As for the BCA, it is to continue the libel case against Singh. It has declared: ‘In the course of this litigation, the BCA has disclosed to the courts a plethora of medical evidence showing that the treatments work and that the risk associated with the treatments is minimal, if, indeed, there is any risk at all.

‘Dr Singh stated that the BCA promotes treatments that are positively dangerous. He cannot justify his stance and has not made any attempt to do so. Therefore, an apology continues to be sought, along with damages and costs.’

So what of the future for Dr Singh? He has already spent £100,000 of his own money to defend himself in the ill-fated High Court hearing that lasted just three hours.

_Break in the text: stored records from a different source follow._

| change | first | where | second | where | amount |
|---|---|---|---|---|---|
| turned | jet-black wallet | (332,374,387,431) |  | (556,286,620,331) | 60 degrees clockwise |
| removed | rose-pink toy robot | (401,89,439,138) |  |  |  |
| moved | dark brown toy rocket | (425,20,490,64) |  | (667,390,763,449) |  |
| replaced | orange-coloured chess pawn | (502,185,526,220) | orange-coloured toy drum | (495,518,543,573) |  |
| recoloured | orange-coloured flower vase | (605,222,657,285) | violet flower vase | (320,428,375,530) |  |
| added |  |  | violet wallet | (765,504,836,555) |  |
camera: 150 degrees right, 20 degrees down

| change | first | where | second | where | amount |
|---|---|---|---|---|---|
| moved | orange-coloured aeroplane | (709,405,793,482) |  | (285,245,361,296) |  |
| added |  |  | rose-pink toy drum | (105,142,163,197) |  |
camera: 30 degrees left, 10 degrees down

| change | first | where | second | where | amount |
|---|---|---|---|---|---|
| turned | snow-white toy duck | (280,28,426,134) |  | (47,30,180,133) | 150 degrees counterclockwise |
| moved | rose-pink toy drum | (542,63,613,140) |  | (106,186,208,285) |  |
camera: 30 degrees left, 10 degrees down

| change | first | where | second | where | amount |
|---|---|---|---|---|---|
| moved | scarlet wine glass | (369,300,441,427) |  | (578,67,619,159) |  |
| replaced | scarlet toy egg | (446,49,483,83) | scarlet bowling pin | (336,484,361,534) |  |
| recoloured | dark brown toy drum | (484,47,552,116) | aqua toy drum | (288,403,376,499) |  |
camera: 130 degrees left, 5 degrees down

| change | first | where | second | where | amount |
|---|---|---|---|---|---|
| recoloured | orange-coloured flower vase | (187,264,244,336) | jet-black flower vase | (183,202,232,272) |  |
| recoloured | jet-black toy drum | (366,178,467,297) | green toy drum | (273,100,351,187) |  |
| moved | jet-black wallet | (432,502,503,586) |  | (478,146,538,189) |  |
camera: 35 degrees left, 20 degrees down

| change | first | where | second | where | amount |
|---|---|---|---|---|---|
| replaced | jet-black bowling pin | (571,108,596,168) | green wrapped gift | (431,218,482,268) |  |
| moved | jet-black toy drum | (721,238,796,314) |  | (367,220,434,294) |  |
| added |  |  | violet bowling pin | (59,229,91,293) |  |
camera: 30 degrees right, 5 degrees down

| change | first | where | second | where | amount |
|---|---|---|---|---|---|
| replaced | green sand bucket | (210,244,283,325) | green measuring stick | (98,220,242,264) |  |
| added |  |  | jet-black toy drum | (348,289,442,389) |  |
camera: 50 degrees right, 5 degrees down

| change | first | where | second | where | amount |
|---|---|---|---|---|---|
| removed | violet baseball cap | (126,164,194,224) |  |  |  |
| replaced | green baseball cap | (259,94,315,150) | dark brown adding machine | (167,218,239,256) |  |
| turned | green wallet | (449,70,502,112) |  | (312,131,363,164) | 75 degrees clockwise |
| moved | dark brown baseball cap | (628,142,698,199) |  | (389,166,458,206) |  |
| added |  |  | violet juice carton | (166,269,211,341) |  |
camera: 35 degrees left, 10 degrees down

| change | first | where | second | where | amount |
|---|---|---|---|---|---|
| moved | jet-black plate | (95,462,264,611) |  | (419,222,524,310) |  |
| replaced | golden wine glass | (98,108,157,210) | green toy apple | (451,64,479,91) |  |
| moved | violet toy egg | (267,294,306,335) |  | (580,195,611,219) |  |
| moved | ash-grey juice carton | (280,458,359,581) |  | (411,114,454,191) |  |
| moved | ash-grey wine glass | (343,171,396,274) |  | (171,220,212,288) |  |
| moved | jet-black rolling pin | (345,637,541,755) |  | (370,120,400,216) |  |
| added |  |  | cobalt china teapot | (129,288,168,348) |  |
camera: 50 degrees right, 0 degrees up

If he is not allowed to appeal, damages again him will be announced and could run into thousands of pounds more.

No wonder he observes bitterly: ‘There is something fundamentally wrong with libel laws that have such a chilling effect on journalists, whether they write about science or anything else.

‘Even large publishers are intimidated by the huge expense of fighting a libel battle. Articles that should be defended are dropped, and articles that should be written are shelved before they are even published because of potential defamation action.’

Singh, who lives in Richmond upon Thames, Surrey, with his journalist wife, says: ‘If I lose my case, it will only further discourage other journalists  -  or anyone else  -  from criticising individuals and organisations in relation to matters of public interest.’

He is not an easy opponent. He has a brilliant mind, has won an MBE for his services to science and is receiving determined support from a growing phalanx of experts, politicians, scientists, lawyers and celebrities.

In this contest  -  which has gone well beyond the world of Daniel David Palmer’s original ‘racking’ cure in 1895  -  he is unlikely to go away quietly.

As he says: ‘I still believe my article was reasonable, fair and important in terms of informing parents about the lack of evidence relating to chiropractic treatment for some childhood conditions. I am determined to continue.’

Simon Singh may be a surprise figurehead for such an epic battle, but he won’t stop until he has guaranteed that the principle of free speech  -  which is something about which judges such as Justice Eady seem remarkably nonchalant  -  remains at the very heart of our British way of life.